In contrast, the sensitivity of SLex, an adhesion molecule-like carbohydrate antigen, was only 24% to 32% in a previous report [7, 35], and therefore does not appear acceptable as a screening tumor marker. Sialyl-Lewis x has been used as a marker for carcinomas from many organs [36], including the lungs. High serum concentrations of SLex are associated with tumor stage, lymph node metastasis, depth of invasion, liver metastasis, peritoneal dissemination, and distant metastasis in gastric cancer [13, 14], and also with tumor stage, liver metastasis, and early recurrence in colon cancer [1619]. In relation to lung cancer, several authors have demonstrated that high serum concentrations of SLex in advanced cancer [7, 22, 37], or increased immunohistochemical expression of SLex in tumor tissues [20, 21], are associated with poor outcome. We have reported that high serum concentrations of SLex are predictive of poor outcome associated with lymph node metastasis (N factor). Especially, the sensitivity of SLex for predicting multilevel N2 or N3 disease is extremely high (71%) [7]. Thus, it is reasonable to use the combination of CYFRA21-1 (associated T factor) and SLex (associated N factor), which were both independent prognostic factors in patients with NSCLC.

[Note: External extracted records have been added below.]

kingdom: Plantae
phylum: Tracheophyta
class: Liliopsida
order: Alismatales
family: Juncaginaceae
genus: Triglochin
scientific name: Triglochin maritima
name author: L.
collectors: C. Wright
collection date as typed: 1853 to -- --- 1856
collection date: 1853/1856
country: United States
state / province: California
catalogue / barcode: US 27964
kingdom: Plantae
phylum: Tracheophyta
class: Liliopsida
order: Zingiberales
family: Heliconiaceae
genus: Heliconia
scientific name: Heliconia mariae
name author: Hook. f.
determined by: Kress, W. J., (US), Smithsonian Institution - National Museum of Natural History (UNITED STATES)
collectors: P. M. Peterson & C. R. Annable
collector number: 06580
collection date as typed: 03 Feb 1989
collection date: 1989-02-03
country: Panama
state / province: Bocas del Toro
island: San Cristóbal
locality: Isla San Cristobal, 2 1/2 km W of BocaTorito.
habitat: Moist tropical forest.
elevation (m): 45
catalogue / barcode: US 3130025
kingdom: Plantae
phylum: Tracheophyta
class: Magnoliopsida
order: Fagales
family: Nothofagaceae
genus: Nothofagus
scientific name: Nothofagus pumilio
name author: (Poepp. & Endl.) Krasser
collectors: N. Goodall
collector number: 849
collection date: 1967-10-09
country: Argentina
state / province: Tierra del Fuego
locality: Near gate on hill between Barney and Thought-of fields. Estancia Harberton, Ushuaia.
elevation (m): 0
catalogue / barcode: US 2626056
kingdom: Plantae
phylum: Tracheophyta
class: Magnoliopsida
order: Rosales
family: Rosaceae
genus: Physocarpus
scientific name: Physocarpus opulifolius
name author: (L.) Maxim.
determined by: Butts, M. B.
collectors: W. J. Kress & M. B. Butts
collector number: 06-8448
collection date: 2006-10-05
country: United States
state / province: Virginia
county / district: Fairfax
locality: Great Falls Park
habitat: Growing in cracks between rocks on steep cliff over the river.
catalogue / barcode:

In this study, there was no significant difference based on clinical stage, which included the risk of underestimating lymph node or pulmonary metastases. Improvements in imaging techniques such as helical CT and PET have made possible the early detection of NSCLC. The preoperative staging of NSCLCs has also been improved by these imaging techniques. In spite of careful preoperative staging, including the use of imaging studies or a mediastinal biopsy, metastases to mediastinal lymph nodes were detected preoperatively in approximately 75% of patients with histologic N2 [5, 6]. Other markers, such as a biomolecular one, have been expected to aid preoperative diagnosis to reduce the risk of underestimations. There was also a significant correlation between the combination of serum tumor markers (CYFRA21-1 and SLex) and the histologic stage in the current study. We estimated clinical stage I in 54% of patients positive for both tumor markers. In terms of histologic stage, only 18% of patients positive for both tumor markers were histologic stage I. We consider that the underestimation in imaging studies or biomolecular markers, including tumor markers, was the reason for the discrepancy between clinical and histological staging. Moreover, 64% of patients positive for both tumor markers were histologic stage III/IV. The 5-year survival rates in patients positive for both tumor markers was only 25%; therefore, we propose that preoperative staging should be carefully performed in such patients.
In conclusion, serum CYFRA21-1 and SLex were prognostic markers in patients with NSCLC. Their combination should significantly contribute to the classification of NSCLC patients. We need to carefully perform preoperative staging and consider adjuvant and neoadjuvant therapies to improve prognosis in patients positive for both tumor markers.